Another day, another sinus headache. Today just wasn't gonna be perfect right from the start man. One of those more questions than answers type of mornings. I tried to take a nap at some point and it was one of those where it feels like somebody was punching your face in. Not ideal lol. Could be worse though. I'm gonna have to get some good sinus meds because this right here ain't it.
It's Tuesday and I didn't even have any tacos. Wait... I'm lying lol. I tried a taco from Burger King and before you start staring at your screen with those judgmental eyes just hear me out...it cost a dollar LOL. I figured, you know it's a buck, what could possibly go wrong? The answer was everything. Everything went wrong hahahahaha! Now I wasn't expecting lights and show ponies from a taco from Burger King and honestly I knew better than to expect anything. I hoping to be pleasantly surprised but it tasted like actual garbage. I've never felt homeless eating something that I bought but I may as well had gone into BK's dumpster and made the exact same thing.

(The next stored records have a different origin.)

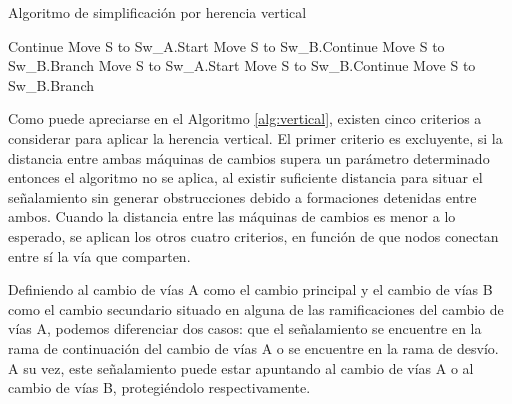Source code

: 	\begin{algorithm}[H]
        \caption{Algoritmo de simplificación por herencia vertical}\label{alg:vertical}
        \DontPrintSemicolon
        \SetNoFillComment
        \LinesNotNumbered 
        {
            {
                {
                    Continue\;
                }
                {
                   {
                        Move S to Sw\_A.Start\;
                   }
                   {
                        Move S to Sw\_B.Continue\;
                        Move S to Sw\_B.Branch\;
                   }
                }
                {
                   {
                        Move S to Sw\_A.Start\;
                   }
                   {
                        Move S to Sw\_B.Continue\;
                        Move S to Sw\_B.Branch\;
                   }
                }
            }
        
        }
        \KwResult{[Signals]} 
    \end{algorithm}

    Como puede apreciarse en el Algoritmo \ref{alg:vertical}, existen cinco criterios a considerar para aplicar la herencia vertical. El primer criterio es excluyente, si la distancia entre ambas máquinas de cambios supera un parámetro determinado entonces el algoritmo no se aplica, al existir suficiente distancia para situar el señalamiento sin generar obstrucciones debido a formaciones detenidas entre ambos. Cuando la distancia entre las máquinas de cambios es menor a lo esperado, se aplican los otros cuatro criterios, en función de que nodos conectan entre sí la vía que comparten.
    
    Definiendo al cambio de vías A como el cambio principal y el cambio de vías B como el cambio secundario situado en alguna de las ramificaciones del cambio de vías A, podemos diferenciar dos casos: que el señalamiento se encuentre en la rama de continuación del cambio de vías A o se encuentre en la rama de desvío. A su vez, este señalamiento puede estar apuntando al cambio de vías A o al cambio de vías B, protegiéndolo respectivamente. 
    
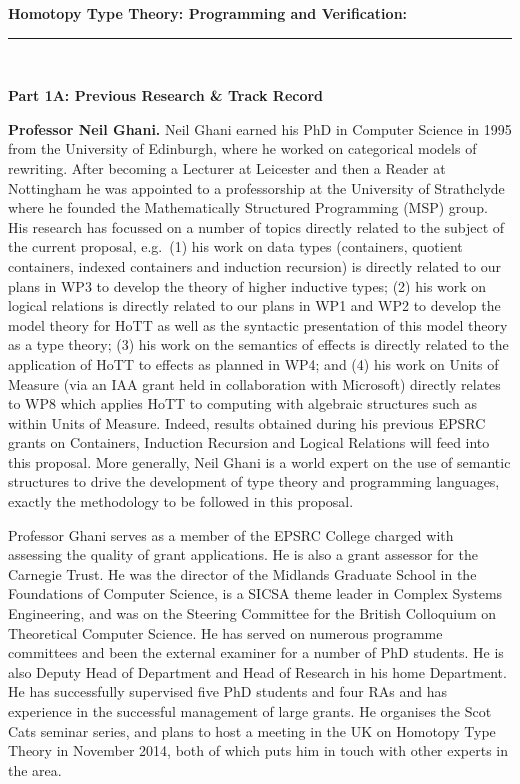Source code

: \documentclass[a4paper,11pt]{article}
\newcommand{\eg}{{e.g.}\ }
\begin{document}
\thispagestyle{plain}
\begin{center}
  {\Large {\bf Homotopy Type Theory: Programming and Verification:}}\\[1ex] 

\vspace*{-0.1in}

  \rule{140mm}{.5mm}\\[2ex]
\end{center}

\noindent
{\bf \Large Part 1A: Previous Research \& Track Record}

\textbf{Professor Neil Ghani.} Neil Ghani earned his PhD in Computer
Science in 1995 from the University of Edinburgh, where he worked on
categorical models of rewriting.  After becoming a Lecturer at
Leicester and then a Reader at Nottingham he was appointed to a
professorship at the University of Strathclyde where he founded the
Mathematically Structured Programming (MSP) group. His research has
focussed on a number of topics directly related to the subject of the
current proposal, \eg (1) his work on data types (containers, quotient
containers, indexed containers and induction recursion) is directly
related to our plans in WP3 to develop the theory of higher inductive
types; (2) his work on logical relations is directly related to our
plans in WP1 and WP2 to develop the model theory for HoTT as well as
the syntactic presentation of this model theory as a type theory; (3)
his work on the semantics of effects is directly related to the
application of HoTT to effects as planned in WP4; and (4) his work on
Units of Measure (via an IAA grant held in collaboration with
Microsoft) directly relates to WP8 which applies HoTT to computing
with algebraic structures such as within Units of Measure. Indeed,
results obtained during his previous EPSRC grants on Containers,
Induction Recursion and Logical Relations will feed into this
proposal.  More generally, Neil Ghani is a world expert on the use of
semantic structures to drive the development of type theory and
programming languages, exactly the methodology to be followed in this
proposal.

Professor Ghani serves as a member of the EPSRC College charged with
assessing the quality of grant applications. He is also a grant
assessor for the Carnegie Trust.  He was the director of the Midlands
Graduate School in the Foundations of Computer Science, is a SICSA
theme leader in Complex Systems Engineering, and was on the Steering
Committee for the British Colloquium on Theoretical Computer Science.
He has served on numerous programme committees and been the external
examiner for a number of PhD students. He is also Deputy Head of
Department and Head of Research in his home Department. He has
successfully supervised five PhD students and four RAs and has
experience in the successful management of large grants. He organises
the Scot Cats seminar series, and plans to host a meeting in the UK on
Homotopy Type Theory in November 2014, both of which puts him in touch
with other experts in the area.
\end{document}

Shout out to the lady at the drive thru window because she also did her best to quell ANY expectation lol. Just to give you a good idea of the awfulness, I had zero expectations and was STILL disappointed (7 laughing emojis). The shell was supposed to be hard and was just stale. The meat was like Whopper meat. The lettuce was also sandwich lettuce. It tasted like a burger on a stale shell. Bad, just bad lol. Who else could find a terrible way to make a Whopper? Jesus man, it was so awful, I only took 3 bites and the last 2 were courtesy bites because I really didn't wanna believe that it was that bad. Why would a burger place make good tacos right? Right. But at the same time, why would you add such a thing to your menu? If I didn't know any better I'd think they were trying to chase people off.
I'm not sure if I've actually been getting good sleep or rest when I do go to sleep. I really can't pinpoint what it is but I hate going to sleep really tired and waking up still really tired. It's gotta be all in my head though. I can't turn my mind off so it's like always racing. I'm constantly thinking about real problems, fake problems, things that could potentially happen good or bad and things that most likely won't happen. I think about things that happened throughout the course of the day and different ways they could've played out and if there was a better way to go about them and if there will be any fall out from what I did or didn't do. Like in movies how every action you take when you go back in time can cause a ripple that effects so many things you wouldn't have expected. If you watch that TV show "The Flash" then you know what I mean. So because of that, I often wonder why they never show ripple effects from the original decisions you make and similarly, why do I overthink the ripple effects of actions I take in real life. I'm a therapist's nightmare for sure man lol. I work with therapists and the thing that people forget is that they are human and they get mentally fatigued too. I was able to find a great therapist and definitely thank God for that but you know that there are times when you may see yours and they've had a rough day and want to go home and hope your session will maybe be easy or light and it's not. Now you're their last session of the day and inside, they don't even wanna be there. Not that, that occurs all the time, I'm saying that I think about it all the time. My therapist is awesome and I believe that even if he felt like that one of the days I went to see him, I wouldn't even be able to read that from him. Also, he always starts with prayer so obviously there's no better way to break the ice. The worry is just me overthinking like I said earlier. This is a constant problem I'm working on everyday but maybe not as much as I could. Kind of hard to explain too so hopefully I've done a halfway decent job at not sounding like a crazy person.
I don't have a lot more to say really. The tee I'm wearing today is just a representation of another of my daily mantras lol. Mind Over Matter (I said it lol) the use of will power to overcome physical problems. The unwillingness to give up and when my mind feels weak, faith helps me not to completely give up. I'm afraid of getting to a place where it becomes so much that I'm no good to anyone. That's my real fear (why am I saying this? Feeling brave I guess. I'm sure I'll regret it but it's out there now lol) I'd be lying if I said everything was all good, although I might tell you that because I don't want you in my business lol or because I'm not a complainer, but I'm glad that it doesn't have to be for me to have a positive perspective or to know some form of actual happiness.